This is where Jeff from the Minsitry is never heard from again, as the kid character became more fun. BTW, Everyone’s dressed as a stereotype because it’s a pseudo-medieval time and it’s the tourist district. Your photo with “real” samurai: $20. “Authentic” traditional art: $50-$500. Clues about your quest: $40…
San Marino is the world’s oldest republic, and possibly the only thing I really remembered from the original Carmen Sandiego game.

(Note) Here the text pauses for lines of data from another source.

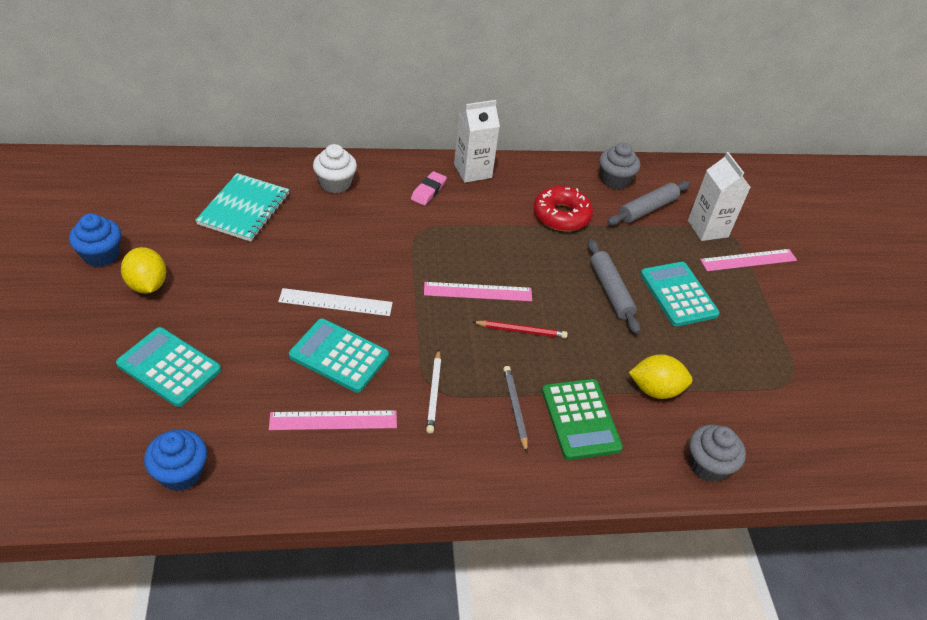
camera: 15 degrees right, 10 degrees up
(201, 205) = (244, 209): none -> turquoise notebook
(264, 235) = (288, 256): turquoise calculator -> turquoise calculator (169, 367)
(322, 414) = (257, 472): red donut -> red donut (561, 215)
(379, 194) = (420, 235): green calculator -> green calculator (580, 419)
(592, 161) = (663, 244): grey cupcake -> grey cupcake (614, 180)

I would be a terrible detective in real life. I have no idea how to get information from people or put clues together. Luckily, this occurred to be before I finished filling out the application for for the RCMP. They’d have to post me to someplace like Nunavut so that I could solve every crime by just asking everyone within a day’s travel if they did it.
In the games, Carmen always leaves a few henchmen to make sure you’re going the right way.
I’m not sure how the government can tax experience points (might be called XP or EXP where you’re from, depending on how many bytes the programmers could spare). If there is a way, you can be sure the CRA would do it. “Jeff” never actually makes an apperance. His part was cut due to lazy writing and incompetent artwork.
I had meant for the Ministry to be a bigger thing in Vindalf world, but everything I could think of for them to do was hard to draw. The general idea was that they regulate and tax adventuring. The average dragon’s hoard has enough taxable loot to pay for five quests like Vindalf’s.
One of my friends figured out that adventuring in fantasy worlds is like crab fishing in real life. You spend two weeks trying not to die, and maybe you get a year’s pay for it. Most people only do it a couple of times before retiring to a less dangerous profession.
I’ve gotten so used to drawing Vindalf with his chainmail, I forgot that he wasn’t always wearing it until issue 237. Henceforth, he is always wearing chainmail. Around that time of 2007, I also was almost always wearing chainmail. Between work at the castle and re-enacting with the SCA, I had to keep a set of garb and accessories in my car at all times. I eventually just made it into a full D&D adventuring kit; complete with 10-foot pole and 50′ of rope.
Going for the complete outfit makes it less wierd. Imagine someone walking around with a shield on the street. That’s suspicious. You add a helmet, a hauberk, and the right shoes: it’s just someone way behind the latest fashion trends.
For a long time, Where in the World is Carmen Sandiego was my favourite game. It was on our flashy new DOS machine, the IBM PS/1. Vindalf’s helmet is a much smaller target than the VILE gang usually goes after. In the old DOS game, they usually take Hudson’s Bay, or the entire fishing harvest of Iceland.
Apparently, “gumshoe” refers to the rubber soles that old time police had for their shoes, as the traditional leather would wear out too quickly from walking the beat. Somewhat like the term “flat-foot” for old-timey cops.
This helmet might be the only thing to get a decent back story in the whole comic. I had considered skipping to this one since Carmen Sandiego is back on the TV. That was super exciting, and the new series is awesome!
New Carmen isn’t the same as the one who stole the show, our hearts, and Hudson’s Bay in the 90s. It’s a fun show nonetheless. It made me want to go play the old DOS game, which is harder now that half those countries don’t exist.
One time I had a bag of pipe cleaners and styrofoam balls, so I tried making stick figure action figures. It failed. The only time they got any use was this one comic. After that, they fell apart.
Tune in next time, when we actually get a story again!
It only took 268 issues for me to start listening to Fencer and Elf’s advice about formatting. Too bad none of their tips about actually being able to draw ever sunk in.